Había en el pueblo una vieja estatua de piedra, erosionada por los años y las lluvias, a la que todos veneraban en silencio. Nadie sabía quién la había tallado ni cuándo llegó allí, pero su presencia era incuestionable. Se decía que protegía las cosechas, traía lluvias en tiempos de sequía y apartaba las desgracias. Nadie osaba desafiar su influencia; la estatua, decían, era la voluntad de lo divino, petrificada en su eterna calma.
Cada año, durante la fiesta del pueblo, se organizaba una ceremonia para rendir homenaje al ídolo. La gente le dejaba ofrendas: frutas, panes, flores, y alguno que otro animal, porque era sabido que el ídolo pedía sacrificios, aunque nunca lo expresara. Era un acuerdo tácito: mientras las ofrendas se mantuvieran, la paz reinaría.
Un día, el cielo permaneció seco más tiempo de lo debido. Las cosechas comenzaron a marchitarse, y las miradas de los campesinos se llenaron de miedo. “El ídolo está enojado”, susurraban entre ellos. La gente aumentó las ofrendas, dejando lo poco que quedaba, pero la lluvia no llegaba. Las miradas se volvieron más oscuras, y la calma comenzó a desmoronarse.
Entonces, alguien propuso lo impensable: “Tal vez la estatua ya no sirve. Tal vez debemos romperla.” Fue como si el aire se espesara de golpe. Nadie quería ser el primero en aceptar la idea, pero todos sabían que algo debía hacerse. Así, una noche sin luna, un grupo de hombres se reunió en la plaza, llevando herramientas oxidadas y linternas tímidas.
Golpearon la piedra con furia contenida, esperando que, al destruirla, liberaran algún tipo de respuesta, una señal que devolviera el orden perdido. Pero lo único que encontraron fue polvo y fragmentos vacíos. Cuando la estatua cayó, no hubo lluvia, ni trueno, ni milagro. Solo silencio.
Al día siguiente, el pueblo despertó sin su ídolo.
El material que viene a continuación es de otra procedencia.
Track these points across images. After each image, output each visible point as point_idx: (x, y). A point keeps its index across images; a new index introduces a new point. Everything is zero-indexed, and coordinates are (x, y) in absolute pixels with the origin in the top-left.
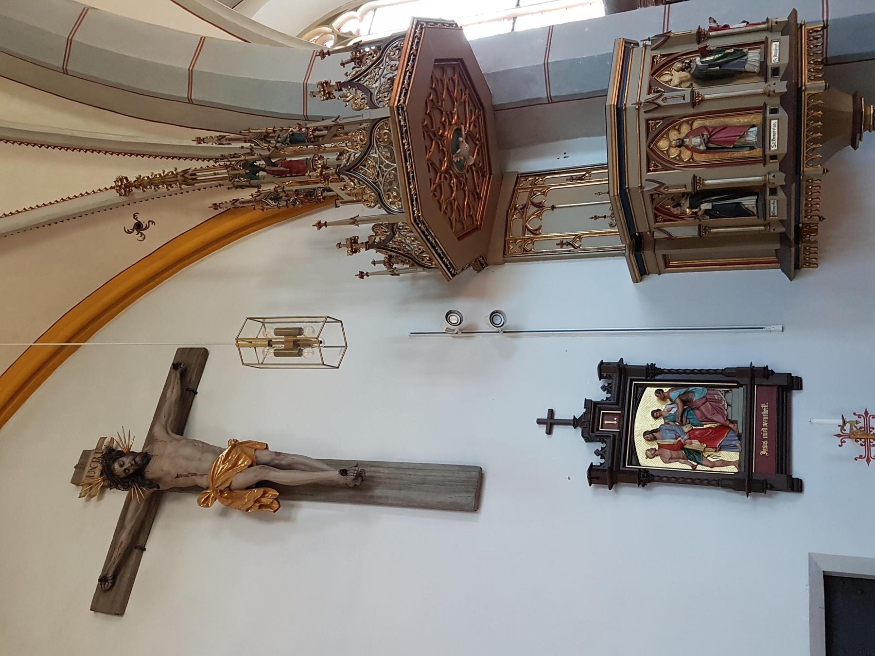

La plaza se sentía más amplia, pero también más desnuda, como si algo esencial hubiera desaparecido. Las lluvias llegaron tiempo después, sin aviso, cuando ya nadie las esperaba. Y aunque la tierra volvió a florecer, la sombra de la estatua ausente permaneció.
Desde entonces, los habitantes aprendieron una lección amarga: no era el ídolo quien los mantenía unidos, sino su miedo a perderlo. Ahora vivían sin certezas, sabiendo que las respuestas nunca llegan de donde se esperan. Y en cada tormenta, cada sol abrasador, parecía resonar la misma pregunta sin respuesta: ¿Quién protege a quienes ya no tienen a quién venerar?